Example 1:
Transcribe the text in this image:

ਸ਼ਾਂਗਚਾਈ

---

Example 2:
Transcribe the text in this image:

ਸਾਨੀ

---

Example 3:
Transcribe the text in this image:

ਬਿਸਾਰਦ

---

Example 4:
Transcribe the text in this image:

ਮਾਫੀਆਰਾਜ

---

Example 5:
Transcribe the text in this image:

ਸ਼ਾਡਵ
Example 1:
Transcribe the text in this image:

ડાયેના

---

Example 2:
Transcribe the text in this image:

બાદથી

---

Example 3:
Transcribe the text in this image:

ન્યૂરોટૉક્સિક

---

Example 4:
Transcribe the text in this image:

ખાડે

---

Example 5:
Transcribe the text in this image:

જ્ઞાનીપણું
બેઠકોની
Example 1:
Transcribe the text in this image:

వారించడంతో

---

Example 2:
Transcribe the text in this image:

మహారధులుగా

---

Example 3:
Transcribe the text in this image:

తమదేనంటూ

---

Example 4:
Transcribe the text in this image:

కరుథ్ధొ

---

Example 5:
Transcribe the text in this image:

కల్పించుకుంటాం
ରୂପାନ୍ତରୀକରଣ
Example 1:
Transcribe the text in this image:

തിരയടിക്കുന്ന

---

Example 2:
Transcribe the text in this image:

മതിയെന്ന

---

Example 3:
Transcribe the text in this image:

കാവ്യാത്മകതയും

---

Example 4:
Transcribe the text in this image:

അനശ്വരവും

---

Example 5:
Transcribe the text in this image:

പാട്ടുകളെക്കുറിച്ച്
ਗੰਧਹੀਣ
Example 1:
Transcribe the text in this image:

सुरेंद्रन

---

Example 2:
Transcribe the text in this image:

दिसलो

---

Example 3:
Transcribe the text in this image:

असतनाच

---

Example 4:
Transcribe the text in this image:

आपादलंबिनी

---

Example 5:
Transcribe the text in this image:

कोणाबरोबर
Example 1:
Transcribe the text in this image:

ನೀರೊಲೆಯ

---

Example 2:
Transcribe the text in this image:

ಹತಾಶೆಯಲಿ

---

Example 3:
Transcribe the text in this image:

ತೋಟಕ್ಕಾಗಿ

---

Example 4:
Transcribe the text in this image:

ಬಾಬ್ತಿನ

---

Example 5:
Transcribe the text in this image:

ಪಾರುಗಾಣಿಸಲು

Task directions: Please reproduce every line of the records above without changing any character or line break.

Completed exercise:
Example 1:
Transcribe the text in this image:

ਸ਼ਾਂਗਚਾਈ

---

Example 2:
Transcribe the text in this image:

ਸਾਨੀ

---

Example 3:
Transcribe the text in this image:

ਬਿਸਾਰਦ

---

Example 4:
Transcribe the text in this image:

ਮਾਫੀਆਰਾਜ

---

Example 5:
Transcribe the text in this image:

ਸ਼ਾਡਵ
Example 1:
Transcribe the text in this image:

ડાયેના

---

Example 2:
Transcribe the text in this image:

બાદથી

---

Example 3:
Transcribe the text in this image:

ન્યૂરોટૉક્સિક

---

Example 4:
Transcribe the text in this image:

ખાડે

---

Example 5:
Transcribe the text in this image:

જ્ઞાનીપણું
બેઠકોની
Example 1:
Transcribe the text in this image:

వారించడంతో

---

Example 2:
Transcribe the text in this image:

మహారధులుగా

---

Example 3:
Transcribe the text in this image:

తమదేనంటూ

---

Example 4:
Transcribe the text in this image:

కరుథ్ధొ

---

Example 5:
Transcribe the text in this image:

కల్పించుకుంటాం
ରୂପାନ୍ତରୀକରଣ
Example 1:
Transcribe the text in this image:

തിരയടിക്കുന്ന

---

Example 2:
Transcribe the text in this image:

മതിയെന്ന

---

Example 3:
Transcribe the text in this image:

കാവ്യാത്മകതയും

---

Example 4:
Transcribe the text in this image:

അനശ്വരവും

---

Example 5:
Transcribe the text in this image:

പാട്ടുകളെക്കുറിച്ച്
ਗੰਧਹੀਣ
Example 1:
Transcribe the text in this image:

सुरेंद्रन

---

Example 2:
Transcribe the text in this image:

दिसलो

---

Example 3:
Transcribe the text in this image:

असतनाच

---

Example 4:
Transcribe the text in this image:

आपादलंबिनी

---

Example 5:
Transcribe the text in this image:

कोणाबरोबर
Example 1:
Transcribe the text in this image:

ನೀರೊಲೆಯ

---

Example 2:
Transcribe the text in this image:

ಹತಾಶೆಯಲಿ

---

Example 3:
Transcribe the text in this image:

ತೋಟಕ್ಕಾಗಿ

---

Example 4:
Transcribe the text in this image:

ಬಾಬ್ತಿನ

---

Example 5:
Transcribe the text in this image:

ಪಾರುಗಾಣಿಸಲು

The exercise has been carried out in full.